In his article Trebor not only highlighted a problem that many people were aware of, through detailed analysis of the issues of the so called ‘sharing economy’, but he went further by suggesting an alternative model and wrapping it up with a name: ‘Platform cooperativism’.
Trebor’s analysis, and rejection of the sharing economy in which large corporations benefit from individual’s efforts to share, echoed the sentiment of many others. In the same month, Nathan Schneider published his article “Owning Is the New Sharing” in which he draws on his extensive work and knowledge of alternative economic systems to explain the problems with the standard VC backed model of finance and points to the ‘resurgent co-op model’ as a possible, albeit difficult to implement, alternative. He concluded then that:
“Simply giving up on ownership, however, will mean that those who actually do own the tools that we rely on to share will control them.
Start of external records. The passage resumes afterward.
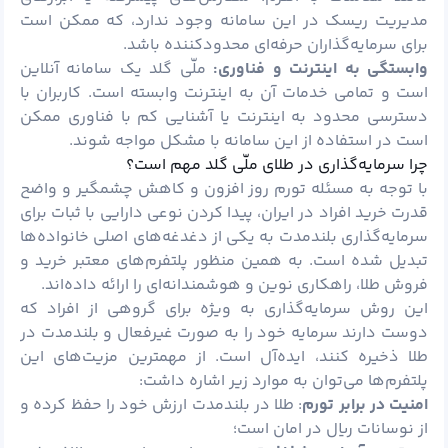
مدیریت ریسک در این سامانه وجود ندارد، که ممکن است
برای سرمایه‌گذاران حرفه‌ای محدودکننده باشد.
وابستگی به اینترنت و فناوری:
ملّی گلد یک سامانه آنلاین
است و تمامی خدمات آن به اینترنت وابسته است. کاربران با
دسترسی محدود به اینترنت یا آشنایی کم با فناوری ممکن
است در استفاده از این سامانه با مشکل مواجه شوند.
چرا سرمایه‌گذاری در طلای ملّی گلد مهم است؟
با توجه به مسئله تورم روز افزون و کاهش چشمگیر و واضح
قدرت خرید افراد در ایران، پیدا کردن نوعی دارایی با ثبات برای
سرمایه‌گذاری بلندمدت به یکی از دغدغه‌های اصلی خانواده‌ها
تبدیل شده است. به همین منظور پلتفرم‌های معتبر خرید و
فروش طلا، راهکاری نوین و هوشمندانه‌ای را ارائه داده‌اند.
این روش سرمایه‌گذاری به ویژه برای گروهی از افراد که
دوست دارند سرمایه خود را به صورت غیرفعال و بلندمدت در
طلا ذخیره کنند، ایده‌آل است. از مهمترین مزیت‌های این
پلتفرم‌ها می‌توان به موارد زیر اشاره داشت:
امنیت در برابر تورم
: طلا در بلندمدت ارزش خود را حفظ کرده و
از نوسانات ریال در امان است؛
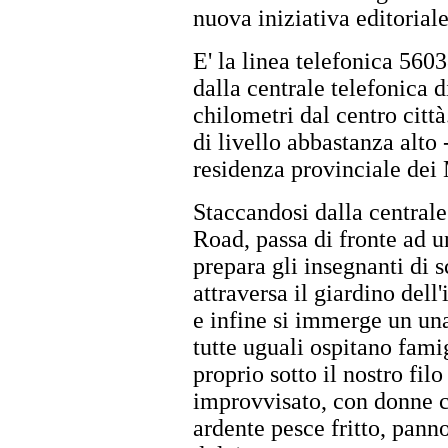
nuova iniziativa editoriale
E' la linea telefonica 5603
dalla centrale telefonica 
chilometri dal centro città
di livello abbastanza alto -
residenza provinciale dei
Staccandosi dalla centrale
Road, passa di fronte ad u
prepara gli insegnanti di s
attraversa il giardino dell
e infine si immerge un una
tutte uguali ospitano famig
proprio sotto il nostro fil
improvvisato, con donne c
ardente pesce fritto, panno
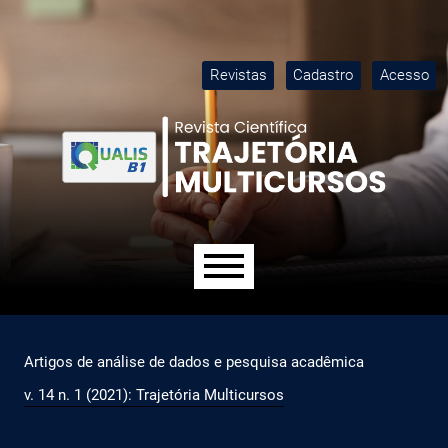
Ir para o menu de navegação principal
Ir para o conteúdo principal
Ir para o rodapé
M
Revistas
Cadastro
Acesso
Menu principal
Artigos de análise de dados e pesquisa acadêmica
v. 14 n. 1 (2021): Trajetória Multicursos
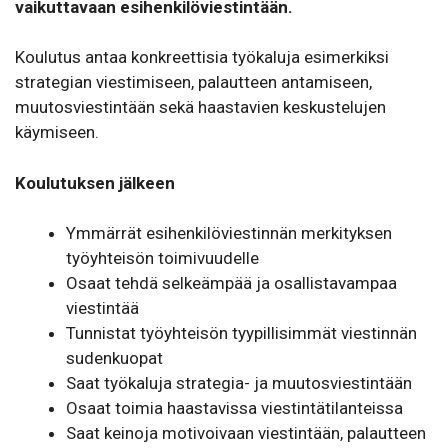
vaikuttavaan esihenkilöviestintään.
Koulutus antaa konkreettisia työkaluja esimerkiksi
strategian viestimiseen, palautteen antamiseen,
muutosviestintään sekä haastavien keskustelujen
käymiseen.
Koulutuksen jälkeen
Ymmärrät esihenkilöviestinnän merkityksen
työyhteisön toimivuudelle
Osaat tehdä selkeämpää ja osallistavampaa
viestintää
Tunnistat työyhteisön tyypillisimmät viestinnän
sudenkuopat
Saat työkaluja strategia- ja muutosviestintään
Osaat toimia haastavissa viestintätilanteissa
Saat keinoja motivoivaan viestintään, palautteen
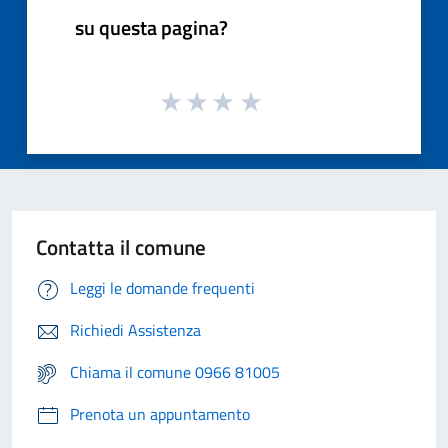
su questa pagina?
Contatta il comune
Leggi le domande frequenti
Richiedi Assistenza
Chiama il comune 0966 81005
Prenota un appuntamento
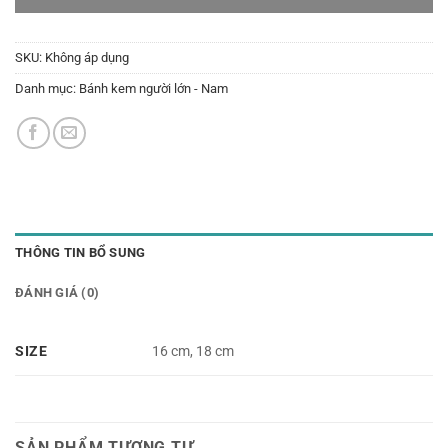
SKU:
Không áp dụng
Danh mục:
Bánh kem người lớn - Nam
THÔNG TIN BỔ SUNG
ĐÁNH GIÁ (0)
SIZE
16 cm, 18 cm
SẢN PHẨM TƯƠNG TỰ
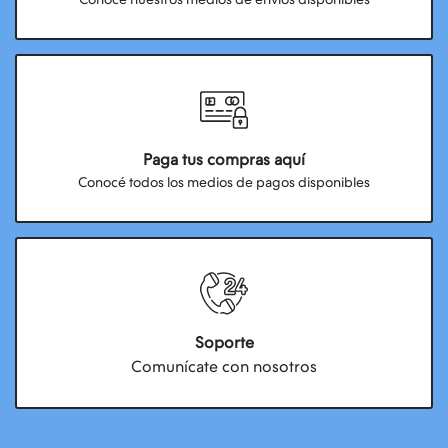
Paga tus compras aquí
Conocé todos los medios de pagos disponibles
Soporte
Comunícate con nosotros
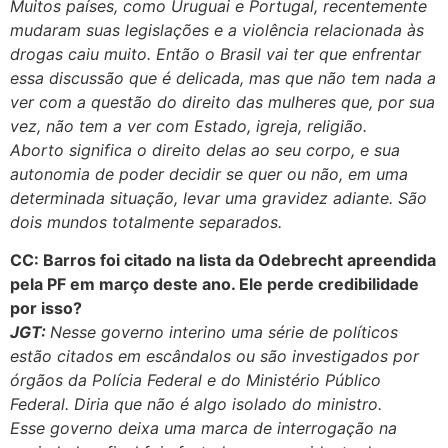
Muitos países, como Uruguai e Portugal, recentemente
mudaram suas legislações e a violência relacionada às
drogas caiu muito. Então o Brasil vai ter que enfrentar
essa discussão que é delicada, mas que não tem nada a
ver com a questão do direito das mulheres que, por sua
vez, não tem a ver com Estado, igreja, religião.
Aborto significa o direito delas ao seu corpo, e sua
autonomia de poder decidir se quer ou não, em uma
determinada situação, levar uma gravidez adiante. São
dois mundos totalmente separados.
CC: Barros foi citado na lista da Odebrecht apreendida
pela PF em março deste ano. Ele perde credibilidade
por isso?
JGT:
Nesse governo interino uma série de políticos
estão citados em escândalos ou são investigados por
órgãos da Polícia Federal e do Ministério Público
Federal. Diria que não é algo isolado do ministro.
Esse governo deixa uma marca de interrogação na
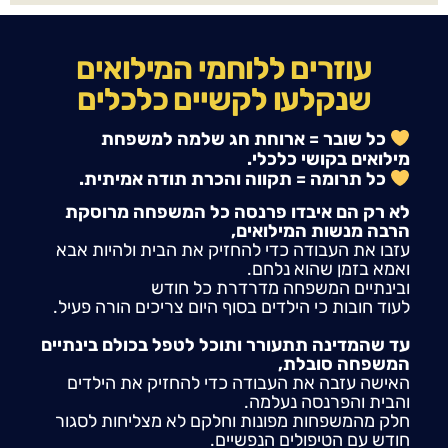
עוזרים ללוחמי המילואים
שנקלעו לקשיים כלכלים
כל שובר = ארוחת חג שלמה למשפחת
מילואים בקושי כלכלי.
כל תרומה = תקווה והכרת תודה אמיתית.
לא רק הם איבדו פרנסה כל המשפחה מרוסקת
הרבה מנשות המילואים,
עזבו את העבודה כדי להחזיק את הבית ולהיות אבא
ואמא בזמן שהוא נלחם.
ובינתיים המשפחה מדרדרת כל חודש
לעוד חובות כי הילדים בסוף היום צריכים הורה פעיל.
עד שהמדינה תתעורר ותוכל לטפל בכולם בינתיים
המשפחה סובלת,
האישה עזבה את העבודה כדי להחזיק את הילדים
והבית והפרנסה נעלמה.
חלק מהמשפחות מפונות וחלקם לא מצליחות לסגור
חודש עם הטיפולים הנפשיים.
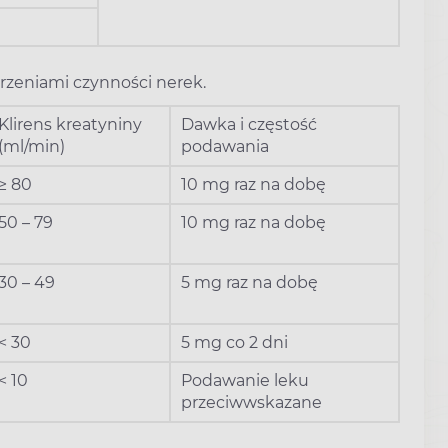
rzeniami czynności nerek.
Klirens kreatyniny
Dawka i częstość
(ml/min)
podawania
≥ 80
10 mg raz na dobę
50 – 79
10 mg raz na dobę
30 – 49
5 mg raz na dobę
< 30
5 mg co 2 dni
< 10
Podawanie leku
przeciwwskazane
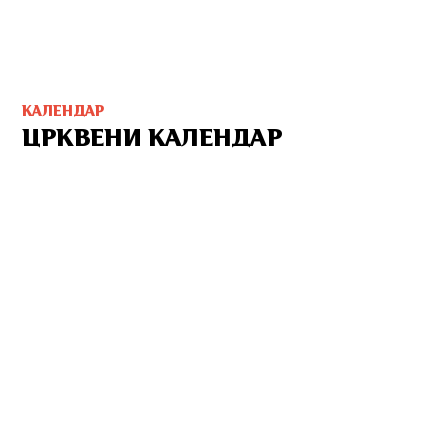
КАЛЕНДАР
ЦРКВЕНИ КАЛЕНДАР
People who want an economy of genuine sharing are coming to recognize that they must embrace ownership — and, as they do, they're changing what owning means altogether.”
Like all good concepts which lack a catchy name, the term Platform Cooperativism helped solidify a range of associated ideas as other authors expanded on theme.
Caitlin Dewey wrote “You don’t know it, but you’re working for Facebook. For free.” in The Washington Post. Shoshana Zuboff published “Disruption’s Tragic Flaw“ in FAZ, Neal Gorenflo joined the debate with his excellent article “How Platform Coops Can Beat Death Star Platforms to Create a Real Sharing Economy” and Karen Gregory added to the debate with “From Sharing to Cooperation: Lessons from-Mondragon in the New Economy”. In October 2015 Scholz and Schneider co-authored “The People’s Uber: Why The Sharing Economy Must Share Ownership” in Fast Company in which they concluded that:
“The way future generations work need not be determined solely by the bottom line of Silicon Valley investors. It is still possible to create a future in which technology nurtures democracy and cooperation, rather than obscuring them. We need only say "yes" to it.”
In November of the same year they organised a two-day event billed as “A coming-out party for the cooperative Internet” in New York which placed the concept and growing movement behind Platform Co-ops firmly on the map.